During this battle, these dogs have to endure a lot. They are beaten up by people, treated extremely badly, run over by vehicles, have to live in filth and never get proper food. Some people go to the extent of poisoning these dogs to get rid of them. Those who care for these dogs are shunned by their neighbours for causing the so-called menace of stray dogs in the locality. What people fail to understand here is that why these dogs create such trouble. The simple answer lies in them not getting proper food and shelter. People who want to keep pets go for expensive purebred dogs and forget the fact that there is another homeless, equally loyal dog down the street that has to search for food every single day of its existence.

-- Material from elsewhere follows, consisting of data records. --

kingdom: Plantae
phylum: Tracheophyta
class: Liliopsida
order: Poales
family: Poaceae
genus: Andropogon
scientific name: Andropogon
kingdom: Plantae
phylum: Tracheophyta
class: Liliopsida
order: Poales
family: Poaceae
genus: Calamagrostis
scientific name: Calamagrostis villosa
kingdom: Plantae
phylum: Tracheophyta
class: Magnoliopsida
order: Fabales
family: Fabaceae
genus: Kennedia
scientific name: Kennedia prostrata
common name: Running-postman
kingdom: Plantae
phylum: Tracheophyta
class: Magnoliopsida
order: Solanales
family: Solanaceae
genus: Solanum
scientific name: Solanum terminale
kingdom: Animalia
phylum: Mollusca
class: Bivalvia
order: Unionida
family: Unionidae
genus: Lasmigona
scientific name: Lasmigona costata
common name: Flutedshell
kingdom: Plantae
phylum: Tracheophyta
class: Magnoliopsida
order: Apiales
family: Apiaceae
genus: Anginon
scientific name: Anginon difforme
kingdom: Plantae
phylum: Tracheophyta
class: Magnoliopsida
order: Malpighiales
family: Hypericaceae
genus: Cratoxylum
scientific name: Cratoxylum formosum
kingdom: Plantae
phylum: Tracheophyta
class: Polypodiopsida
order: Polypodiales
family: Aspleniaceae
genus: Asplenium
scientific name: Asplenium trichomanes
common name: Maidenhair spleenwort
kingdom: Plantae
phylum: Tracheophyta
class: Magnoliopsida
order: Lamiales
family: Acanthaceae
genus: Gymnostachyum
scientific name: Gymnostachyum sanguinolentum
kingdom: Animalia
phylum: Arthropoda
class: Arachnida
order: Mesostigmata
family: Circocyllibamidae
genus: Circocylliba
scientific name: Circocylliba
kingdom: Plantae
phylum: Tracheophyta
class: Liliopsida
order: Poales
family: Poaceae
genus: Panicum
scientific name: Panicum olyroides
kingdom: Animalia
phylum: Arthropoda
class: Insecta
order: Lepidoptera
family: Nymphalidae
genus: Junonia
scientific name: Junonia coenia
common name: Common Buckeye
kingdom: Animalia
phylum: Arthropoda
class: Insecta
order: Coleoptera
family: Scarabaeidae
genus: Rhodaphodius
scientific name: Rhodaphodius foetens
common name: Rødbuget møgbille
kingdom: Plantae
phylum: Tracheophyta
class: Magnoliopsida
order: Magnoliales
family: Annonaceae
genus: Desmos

The menace of stray dogs is not limited to India; it is very much there in other countries like United States of America and United Kingdom. In 2010, there was a proposal in Bucharest to kill sick and aggressive dogs and those in shelters who are not adopted after seven days. These kinds of policies are not new and have been seen in a number of countries. There are countries which even follow these policies.
But killing these stray dogs is not an effective measure to tackle the problem, adopting them and treating them as a life form is. Instead of considering these dogs a nuisance we should consider them as friends and treat them properly. They crave for proper food, shelter and a bit of love. If we provide them that, then they can peacefully coexist along with us.
A more effective solution can be to capture these dogs, sterilize them and then restore them back to where they came from. This kind of a policy ensures that they are not ruthlessly killed. This also keeps a check on their growing population. This measure has been undertaken in a number of countries and even in India. Also, proper NGO’s can be set up to pick up these unwanted dogs and make them available for adoption. People should be encouraged to adopt these street dogs instead of buying expensive dogs.
The need of the hour is to not consider these dogs a menace and instead try to understand the reason behind their behaviour. All they need is a little care and love. A friendly pat on the head or giving some of these dogs some food is more than enough to control them.